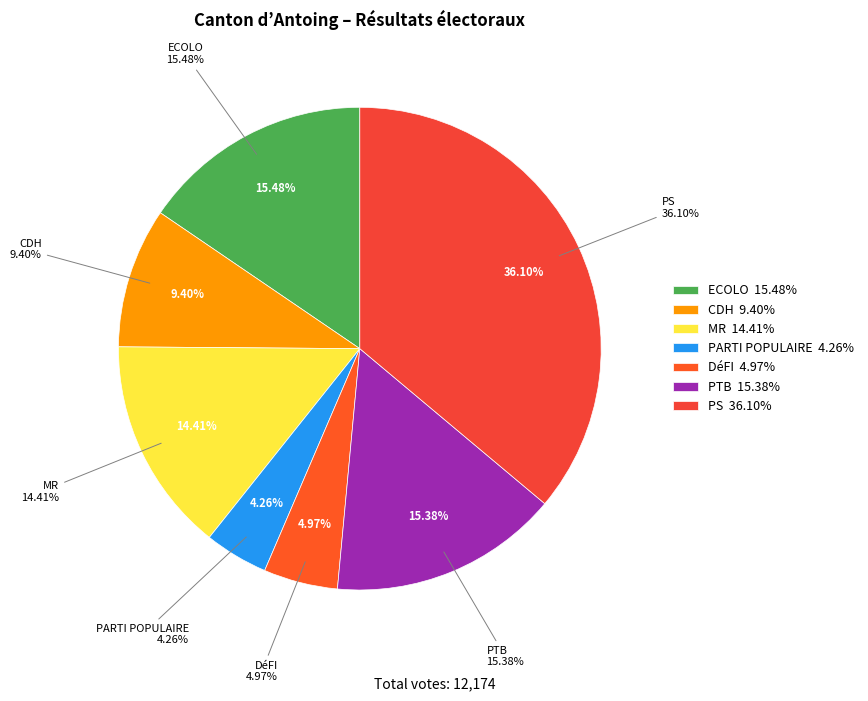

What percentage is the PS slice, to the nearest percent?

36%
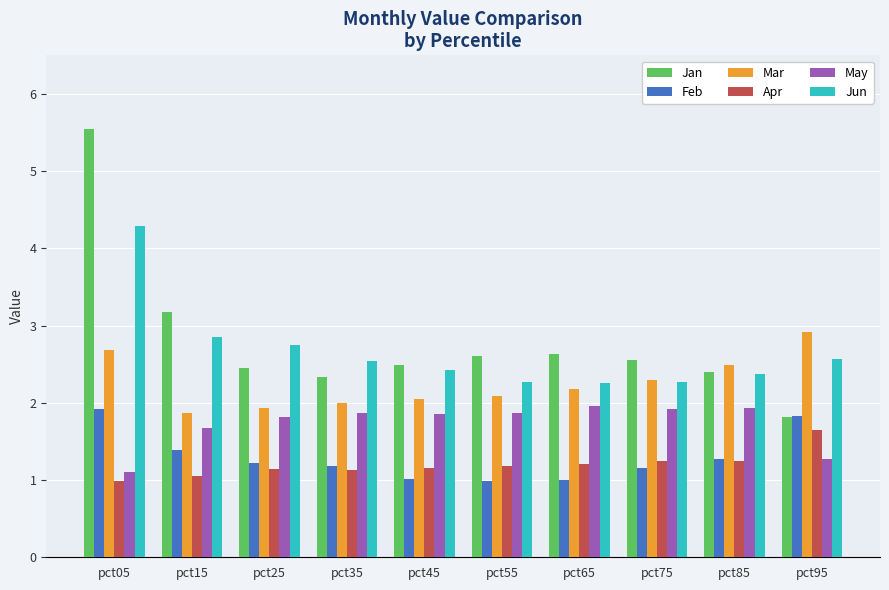

What is the minimum value shown in the chart?

1.0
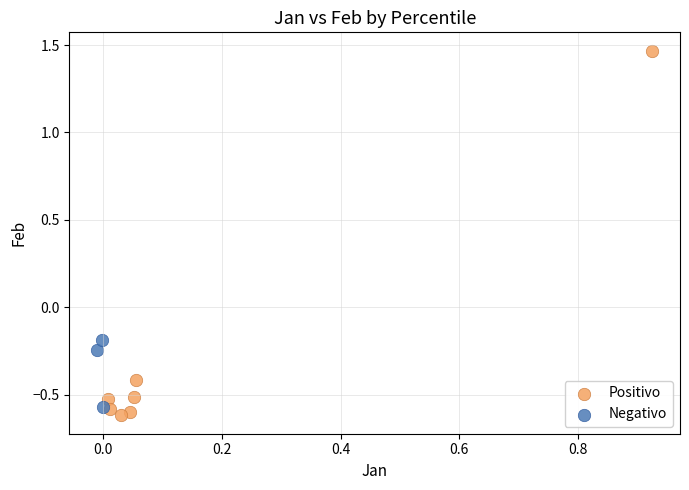

Which series has the widest spread of Y values?

Positivo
* * * * * * *
▶ _What the task asks_:
Rewrite all of the data above with every "chart" changed to "graph" and everything else kept the same. Leave out the pictures.

▶ _Solution to this task_:
What percentage is the PS slice, to the nearest percent?

36%

What is the minimum value shown in the graph?

1.0

Which series has the widest spread of Y values?

Positivo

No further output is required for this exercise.